In this day and age, dating apps and websites are nothing new, and the stigma of admitting to be a part of one is becoming virtually non-existent. If anything, we’ll see more and innovative ways people are matched up. Like letting the apps do the driving and using the tech to predict our matches based on our online behaviors.
When it comes to the way we use and interact with social media, we give up a lot about ourselves without even realizing it.
Machine learning algorithms and artificial intelligence have Netflix suggesting an exciting array of “TV Horror” based on shows I’ve watched previously, LinkedIn composed my bio for me, and Amazon’s front page is showing me every movie that Kristen Stewart has ever been in. You know, in case I was curious.
It sure can be convenient, but do predictive algorithms really get us?
How much can really be said about a person based on their viewing habits, website clicks, likes, and tweets? It’s no secret that there’s a common perception that people aren’t always who they present themselves to be online, but different platforms will invite varying forms of participation and thus a certain version of that person. I know I often scroll through my feed and don’t always click ‘Like’ on something I legitimately found interesting, and I don’t always share what I’m thinking or what I’m up to.

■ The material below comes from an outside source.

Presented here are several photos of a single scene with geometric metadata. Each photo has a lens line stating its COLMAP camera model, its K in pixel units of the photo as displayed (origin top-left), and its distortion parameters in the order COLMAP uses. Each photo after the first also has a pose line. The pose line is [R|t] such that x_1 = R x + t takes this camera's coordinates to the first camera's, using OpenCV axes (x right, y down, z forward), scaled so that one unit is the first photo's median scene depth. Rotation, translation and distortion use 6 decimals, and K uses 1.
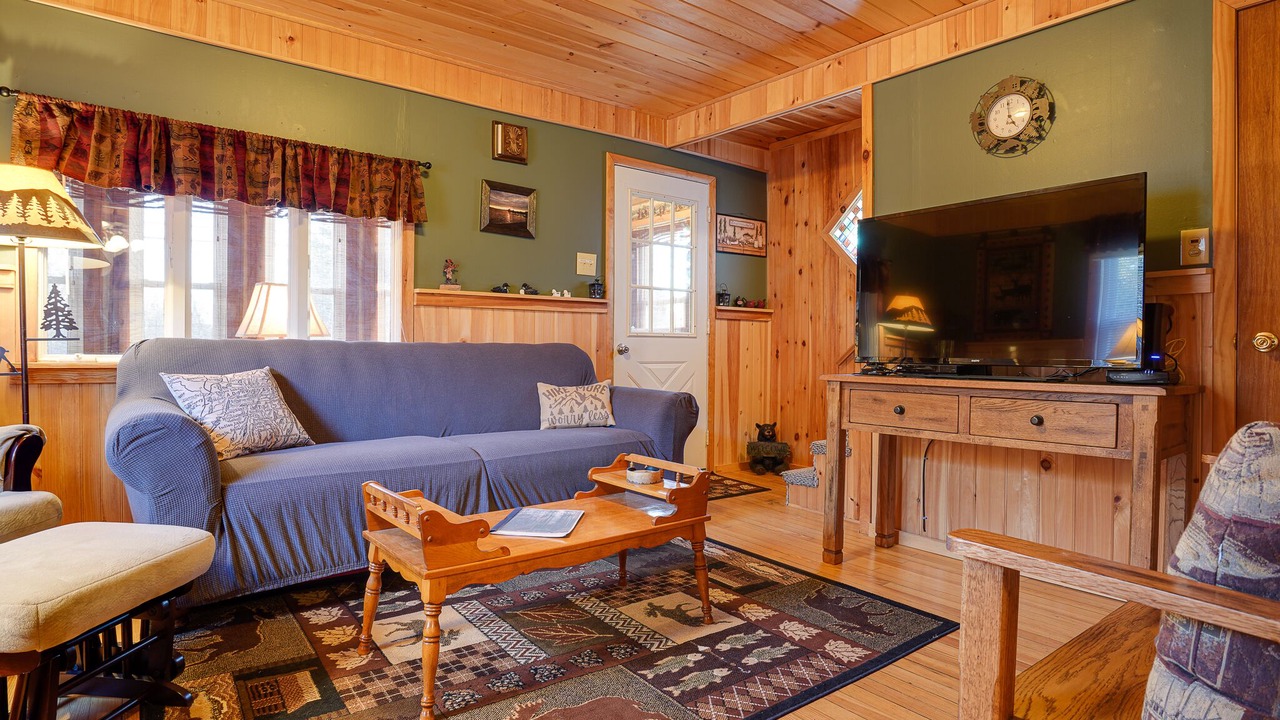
lens RADIAL K [[654.2, 0, 640.0], [0, 654.2, 360.0], [0, 0, 1]] dist [-0.065903, 0.030468]
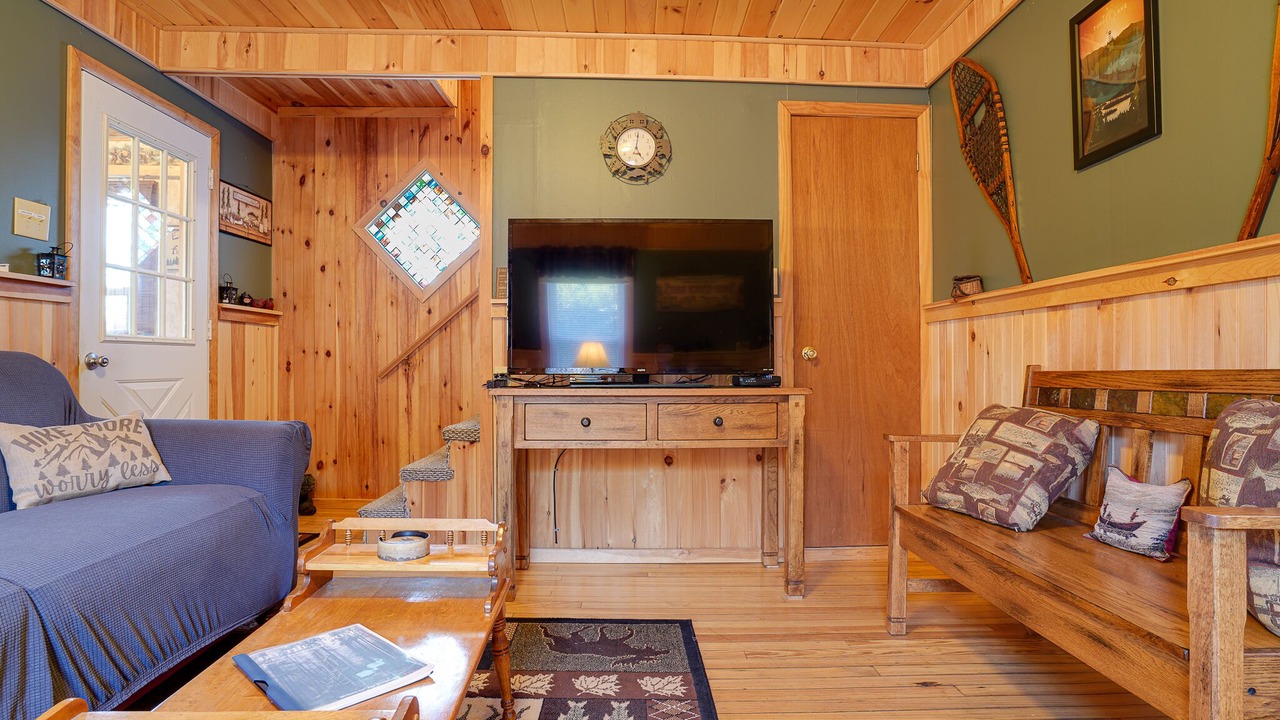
lens RADIAL K [[654.2, 0, 640.0], [0, 654.2, 360.0], [0, 0, 1]] dist [-0.065903, 0.030468]
pose [[0.609644, -0.002662, 0.792671, -0.239079], [0.016579, 0.999818, -0.009394, -0.003866], [-0.792502, 0.018868, 0.609577, 0.248589]]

With that said, how accurate or reliable can we expect an app to be that will award you with a 28-axis breakdown of your personality based on your tweets? For some, I expect apps that do all the work of weeding out what you don’t want to see and locating more of what it thinks you do want to see would be a godsend of a timesaver. For others, it may invite more skepticism.
If we know we’re participating in a system that determines for us who we would best be paired with, does this not still influence behavior bias somehow? This could prove to be a challenge some might undertake as a sort of “borrowed ladder” just to see if they can.
After all, in a dystopian-like dating app world where one could be barred from participating because they were deemed “high risk” because the algorithm red-flagged them for depression, what’s to stop anyone from finding ways around this? Amy Webb did a TED Talk on a similar idea of how she hacked online dating.
A company that prides itself on having intuitive tech that knows us better than we know ourselves could be in hot water if people are finding ways to cheat the system. Social media profiles specifically curated to be sold to find a more idealized match doesn’t seem too far out of the realm of possibility. After all, social media influencers have been known to purchase fake followers as a way to fluff the appearance of their online fanbase.
Algorithms may be able to pick up on the fact that we may have certain types, but can it also pick up on the fact that these types may be more harmful, than helpful? We may like brunettes covered in tattoos who ride motorcycles, but they could be bad news if there are a series of exes that follow a particular type. When it comes to algorithms and dating services, it feels a lot like leaving one’s fate to percentages of probability, and this could be the future of online dating.
Machine learning algorithms are fascinating and can tell us more about ourselves than we may be aware of, but they’re far from perfect. There is still the problem of being unable to explain why certain things happen when automation is at work, like creepy bot-created content on Kid’s YouTube.
Sexy or not, online dating is taking some interesting turns. I don’t know that we should give our full trust to something automated that we’ve yet to fully understand, but that does require laying out the groundwork for testing while we’re still in the early stages of working with tech that aims to predict what we want.
It would be nice to be able to ask the AI how it came to its conclusions and why, but maybe we’re at a point where we’re more comfortable letting AI take the reigns at the sake of convenience.
Not all algorithms are created equal, so while some apps may be working toward weeding out mismatches, they could also be overlooking more favorable matches by focusing on factors that are irrelevant.